Business Competition

In a business world driven by technology and digitalization, competition is much more fluid, as innovation becomes a bottom-up approach that can come from anywhere. Thus, making it much harder to define the boundaries of existing markets. Therefore, a proper business competition analysis looks at customer, technology, distribution, and financial model overlaps. While at the same time looking at future potential intersections among industries that in the short-term seem unrelated.

Technological Modeling

Technological modeling is a discipline to provide the basis for companies to sustain innovation, thus developing incremental products. While also looking at breakthrough innovative products that can pave the way for long-term success. In a sort of Barbell Strategy, technological modeling suggests having a two-sided approach, on the one hand, to keep sustaining continuous innovation as a core part of the business model. On the other hand, it places bets on future developments that have the potential to break through and take a leap forward.

Diffusion of Innovation

Sociologist E.M Rogers developed the Diffusion of Innovation Theory in 1962 with the premise that with enough time, tech products are adopted by wider society as a whole. People adopting those technologies are divided according to their psychologic profiles in five groups: innovators, early adopters, early majority, late majority, and laggards.

Frugal Innovation

In the TED talk entitled “creative problem-solving in the face of extreme limits” Navi Radjou defined frugal innovation as “the ability to create more economic and social value using fewer resources. Frugal innovation is not about making do; it’s about making things better.” Indian people call it Jugaad, a Hindi word that means finding inexpensive solutions based on existing scarce resources to solve problems smartly.

Constructive Disruption

A consumer brand company like Procter & Gamble (P&G) defines “Constructive Disruption” as: a willingness to change, adapt, and create new trends and technologies that will shape our industry for the future. According to P&G, it moves around four pillars: lean innovation, brand building, supply chain, and digitalization & data analytics.

Growth Matrix

In the FourWeekMBA growth matrix, you can apply growth for existing customers by tackling the same problems (gain mode).

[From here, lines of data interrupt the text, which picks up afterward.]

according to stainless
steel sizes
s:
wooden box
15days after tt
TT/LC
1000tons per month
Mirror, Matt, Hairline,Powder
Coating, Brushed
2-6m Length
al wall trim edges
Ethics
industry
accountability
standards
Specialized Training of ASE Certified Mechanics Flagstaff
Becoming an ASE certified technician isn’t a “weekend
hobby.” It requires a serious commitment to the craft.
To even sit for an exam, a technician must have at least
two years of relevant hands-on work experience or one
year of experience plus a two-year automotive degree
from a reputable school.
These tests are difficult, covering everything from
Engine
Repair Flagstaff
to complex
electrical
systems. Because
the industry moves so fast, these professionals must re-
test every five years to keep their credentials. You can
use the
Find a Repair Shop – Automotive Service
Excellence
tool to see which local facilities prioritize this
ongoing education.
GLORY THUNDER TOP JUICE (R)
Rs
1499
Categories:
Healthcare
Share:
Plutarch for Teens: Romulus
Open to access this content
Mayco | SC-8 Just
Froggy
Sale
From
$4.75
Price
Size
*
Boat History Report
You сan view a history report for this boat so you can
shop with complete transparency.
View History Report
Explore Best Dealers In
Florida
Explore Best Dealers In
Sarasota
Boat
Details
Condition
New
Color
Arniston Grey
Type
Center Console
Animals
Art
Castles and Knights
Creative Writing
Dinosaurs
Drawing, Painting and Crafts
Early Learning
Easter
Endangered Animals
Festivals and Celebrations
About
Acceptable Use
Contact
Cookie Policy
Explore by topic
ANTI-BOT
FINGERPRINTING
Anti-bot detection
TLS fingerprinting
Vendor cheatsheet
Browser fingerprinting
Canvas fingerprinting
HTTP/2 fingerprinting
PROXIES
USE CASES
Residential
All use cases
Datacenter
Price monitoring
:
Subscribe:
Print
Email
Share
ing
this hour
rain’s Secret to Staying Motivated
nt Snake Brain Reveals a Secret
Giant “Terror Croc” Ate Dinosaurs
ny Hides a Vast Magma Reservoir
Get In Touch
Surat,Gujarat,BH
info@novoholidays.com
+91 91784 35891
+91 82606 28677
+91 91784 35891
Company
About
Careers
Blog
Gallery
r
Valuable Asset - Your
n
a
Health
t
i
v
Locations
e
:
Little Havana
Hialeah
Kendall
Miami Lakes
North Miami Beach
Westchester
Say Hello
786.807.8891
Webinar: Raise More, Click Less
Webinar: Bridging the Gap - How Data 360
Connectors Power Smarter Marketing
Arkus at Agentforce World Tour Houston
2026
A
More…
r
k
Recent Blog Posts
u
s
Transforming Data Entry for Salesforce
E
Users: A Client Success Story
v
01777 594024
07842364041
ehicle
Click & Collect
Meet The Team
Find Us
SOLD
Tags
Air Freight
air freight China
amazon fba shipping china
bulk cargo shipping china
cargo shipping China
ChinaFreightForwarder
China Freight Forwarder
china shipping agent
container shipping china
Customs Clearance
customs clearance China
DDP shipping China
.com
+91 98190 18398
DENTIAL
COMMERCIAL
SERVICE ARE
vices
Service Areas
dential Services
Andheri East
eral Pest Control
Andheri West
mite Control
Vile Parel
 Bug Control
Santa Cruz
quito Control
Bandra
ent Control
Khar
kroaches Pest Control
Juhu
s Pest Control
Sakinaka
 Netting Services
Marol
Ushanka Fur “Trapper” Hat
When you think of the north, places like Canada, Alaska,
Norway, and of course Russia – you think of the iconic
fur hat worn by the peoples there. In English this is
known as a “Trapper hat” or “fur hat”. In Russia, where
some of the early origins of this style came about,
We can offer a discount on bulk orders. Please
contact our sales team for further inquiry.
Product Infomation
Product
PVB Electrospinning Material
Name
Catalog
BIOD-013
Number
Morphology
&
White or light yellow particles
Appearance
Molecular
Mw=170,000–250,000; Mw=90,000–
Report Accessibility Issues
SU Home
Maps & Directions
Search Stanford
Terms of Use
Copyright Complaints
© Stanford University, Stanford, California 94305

Or by tackling existing problems, for new customers (expand mode). Or by tackling new problems for existing customers (extend mode). Or perhaps by tackling whole new problems for new customers (reinvent mode).

Innovation Funnel

An innovation funnel is a tool or process ensuring only the best ideas are executed. In a metaphorical sense, the funnel screens innovative ideas for viability so that only the best products, processes, or business models are launched to the market. An innovation funnel provides a framework for the screening and testing of innovative ideas for viability.

Idea Generation


Design Thinking

Tim Brown, Executive Chair of IDEO, defined design thinking as “a human-centered approach to innovation that draws from the designer’s toolkit to integrate the needs of people, the possibilities of technology, and the requirements for business success.” Therefore, desirability, feasibility, and viability are balanced to solve critical problems.